To be sure, the doctrine was often abused to stop the mouth of the church against slavery; however, Charles Hodge of Princeton, and others of his time and following him, developed a better use of the doctrine, capturing the older notion that the spirituality of the church was calculated to spare the church from simply giving way to politics and state control, minding instead its proper spiritual call and mission, having rule over its own affairs. At the same time, Hodge was careful not to muzzle the prophetic voice that the church always possesses as she calls the whole world to repentance and faith. The spirituality of the church of this sort could be helpfully recovered for the ongoing dialogue of how the church is to relate to the world in which it finds itself, both in how it distinguishes itself from the world and how it gives itself to the world.

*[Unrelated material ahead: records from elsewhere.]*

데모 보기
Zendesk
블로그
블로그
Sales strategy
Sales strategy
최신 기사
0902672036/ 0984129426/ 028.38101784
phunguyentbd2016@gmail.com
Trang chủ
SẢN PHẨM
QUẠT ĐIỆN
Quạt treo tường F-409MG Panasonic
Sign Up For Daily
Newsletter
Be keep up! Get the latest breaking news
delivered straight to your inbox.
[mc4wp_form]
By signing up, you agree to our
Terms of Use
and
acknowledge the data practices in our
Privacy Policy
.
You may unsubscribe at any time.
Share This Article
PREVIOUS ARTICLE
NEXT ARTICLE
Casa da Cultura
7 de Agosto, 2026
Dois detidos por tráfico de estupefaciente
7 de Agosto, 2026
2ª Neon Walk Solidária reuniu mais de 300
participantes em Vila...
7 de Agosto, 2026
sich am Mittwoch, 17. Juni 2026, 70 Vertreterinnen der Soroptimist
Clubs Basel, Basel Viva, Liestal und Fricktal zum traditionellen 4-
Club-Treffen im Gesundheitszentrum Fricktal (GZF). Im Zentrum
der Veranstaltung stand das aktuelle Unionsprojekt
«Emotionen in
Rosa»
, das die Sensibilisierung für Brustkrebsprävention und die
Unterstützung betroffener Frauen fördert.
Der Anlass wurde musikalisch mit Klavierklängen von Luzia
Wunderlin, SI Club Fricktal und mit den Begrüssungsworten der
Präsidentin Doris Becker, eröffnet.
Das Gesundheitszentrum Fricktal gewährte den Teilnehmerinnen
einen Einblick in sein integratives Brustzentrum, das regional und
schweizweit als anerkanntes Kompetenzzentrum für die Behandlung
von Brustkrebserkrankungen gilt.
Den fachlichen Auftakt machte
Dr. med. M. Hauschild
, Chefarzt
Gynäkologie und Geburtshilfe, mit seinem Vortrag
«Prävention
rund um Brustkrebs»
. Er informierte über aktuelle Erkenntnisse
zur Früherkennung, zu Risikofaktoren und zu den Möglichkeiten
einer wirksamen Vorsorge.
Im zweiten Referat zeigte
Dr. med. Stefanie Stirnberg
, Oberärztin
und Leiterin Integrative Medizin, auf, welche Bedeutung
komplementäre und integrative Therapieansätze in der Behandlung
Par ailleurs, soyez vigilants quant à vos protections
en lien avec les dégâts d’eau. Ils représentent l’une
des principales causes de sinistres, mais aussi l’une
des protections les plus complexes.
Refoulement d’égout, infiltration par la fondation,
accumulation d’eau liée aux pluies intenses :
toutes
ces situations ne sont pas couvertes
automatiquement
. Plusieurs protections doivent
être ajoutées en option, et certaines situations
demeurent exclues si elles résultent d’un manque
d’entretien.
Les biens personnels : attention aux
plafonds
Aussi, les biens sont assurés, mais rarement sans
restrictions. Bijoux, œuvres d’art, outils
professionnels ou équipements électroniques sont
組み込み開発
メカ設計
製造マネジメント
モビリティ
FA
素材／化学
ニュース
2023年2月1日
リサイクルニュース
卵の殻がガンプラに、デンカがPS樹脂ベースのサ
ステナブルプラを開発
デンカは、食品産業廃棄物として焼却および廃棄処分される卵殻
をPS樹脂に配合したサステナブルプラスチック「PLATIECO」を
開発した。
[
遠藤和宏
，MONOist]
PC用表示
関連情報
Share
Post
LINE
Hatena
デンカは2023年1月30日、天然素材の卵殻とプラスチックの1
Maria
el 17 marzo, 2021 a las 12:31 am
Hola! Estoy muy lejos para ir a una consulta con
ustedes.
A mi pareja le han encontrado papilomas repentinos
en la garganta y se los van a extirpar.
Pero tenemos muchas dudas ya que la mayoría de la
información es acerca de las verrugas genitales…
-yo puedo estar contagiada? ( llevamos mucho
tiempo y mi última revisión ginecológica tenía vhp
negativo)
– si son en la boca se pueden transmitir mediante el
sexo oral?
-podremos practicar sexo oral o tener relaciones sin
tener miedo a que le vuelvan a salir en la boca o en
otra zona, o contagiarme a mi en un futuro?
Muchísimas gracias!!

It is important for the church to do both: to distinguish itself from the world, or it fails to be the distinct agency of gospel proclamation that it is called to be, and to give itself to the world, or it fails to be the foot-washing servants that Christ calls it to be. The present atmosphere, in which the politicization of virtually everything looms, can prove especially challenging in this regard. Highly charged partisan political currents can impact the church as well as civil society, especially when it comes to the temptation of those on both extremes—left and the right—to bring social, economic, political, and like agendas into the church. The church as church may have something to say about present concerns (e.g., abortion, same-sex marriage, etc.), which is to say that God’s word may address such, usually in principle, though not in detail; in any case, not in a way that renders the church just another voice in the current cacophony of shouted political slogans, but that contributes a proper faith perspective to vexing moral questions in the public square. We need to be salt and light, to witness to the power of Christ and his gospel in an unsavory, dark world in a way that does not avoid the moral issues of our time, bringing a clear prophetic witness to them, but also not allow politics to swamp the boat so that the gospel gets sunk in a sea of cultural concerns.
Recapturing Spirituality
The SOTC, which we seek to recapture, is today either forgotten as a concept or remembered only for its abuses (e.g., justifying the church not addressing American slavery and the racial hatred that especially developed in its wake, including iniquitous Jim Crow laws).